As it is impossible to talk about all of the complexities of personal bankruptcy in a 10 minute radio interview it is inevitable that misunderstandings can arise, and that statements can be taken out of context.

Please explain to us what was misunderstood or taken out of context. You have issued apologies on many web forums but have not addressed this. Sorry, it's not good enough. This is a serious issue that is going to make insolvency practitioners the subject of suspicion and derision up and down the country. How is any faith going to be restored when you have explicitly said (and not thus far retracted) that it's going to be different rules for different "classes". We don't want to hear apologies. We want to hear that you have made a horrendous mistake (as the ISI has now told you) and have completely changed your mind.

Your own [broken link removed] tells us that you "drafted the complete syllabus for the Diploma in Insolvency course run by Chartered Accountants Ireland". I'd like to know if the outrageous class-ridden views you expressed on Drivetime have been imparted to other insolvency practitioners.
 
Yes, I also would like to know what he meant by his comments and why he said them.

Apologies for hurt caused is not enough.
 
It begs the question, if this is whats being said, my god, what are they thinking.
 
Probably how some classes of people will be able to keep their kids in private schools as well as part of the process.
 
One thing that certainly jumps out at me is if there is equity in the property then it has to be sold ( if it is above the reasonable size etc) to pay creditors no matter what you are or who you are. Or is this personal insolvency set up just another facet of the currupt and poorly regulated system that has got us in this mess in the first place.
 
This was always going to fade away. There's an opinion piece in the Indo today (by Martina Devlin I think), having a lash at him and the 2 tier citizenship in this country.

My take on this is that very few of the professional class will do the PIA route as it means having your name published. Now how would that go down with the neighbours!
Instead, as with the recent interview with a strategic defaulter on Karl Deeter's blog, they will try to work out a deal directly with the banks.

The last thing they want is their names published. PIA is for the small man/woman....if they can afford the fees that is!
 

Yes but his apology and "explanation" do not address the point that people are raising here - which is that what he said is obviously what he thinks, that people in certain "professions" deserve better housing than those in the waged sector.

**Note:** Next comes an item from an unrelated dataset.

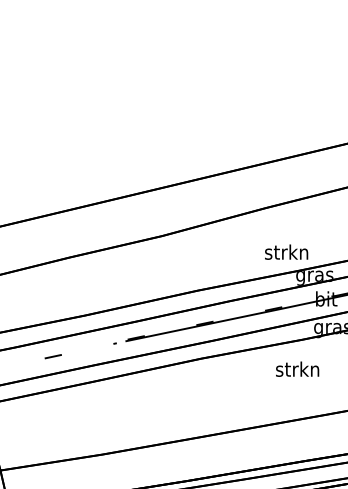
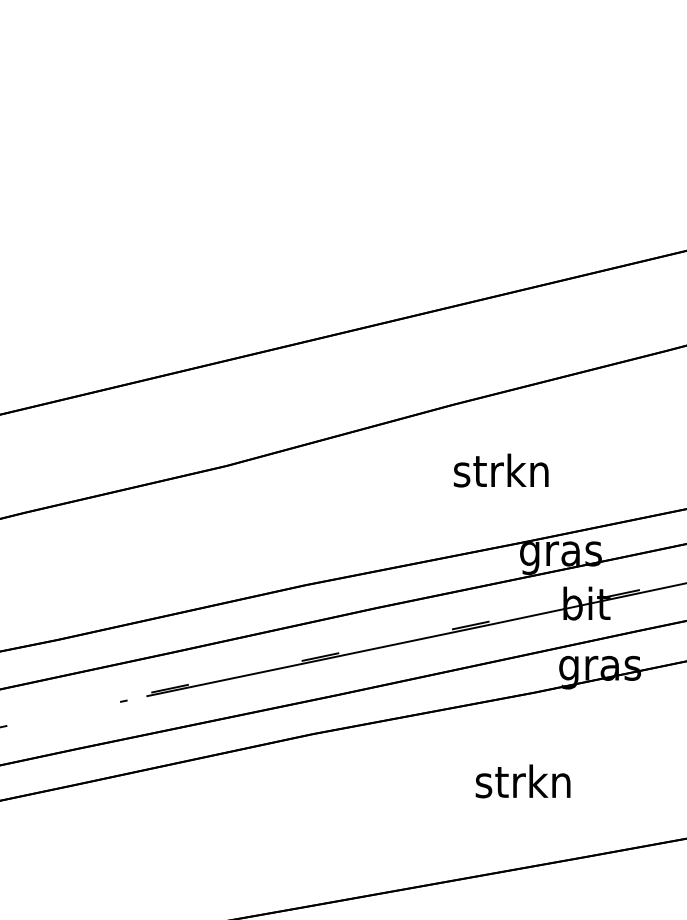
text: (286, 251) -> (501, 469), moved
text: (297, 368) -> (522, 779), moved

There was no "out of context" and his statement on radio wasn't a simple mis-speaking, it was a reflection of what he thinks and feels, that those of a certain status (in his eyes) should retain trophy houses due to the profession they're in whilst the rest of us can whistle dixie.

This isn't a case where the interviewer could be deemed to have goaded him into saying it, it was a case of one rule for the "professionals" and another for the rest of us.

Hate to break it to you Jim, but we're all professionals we're not working for free!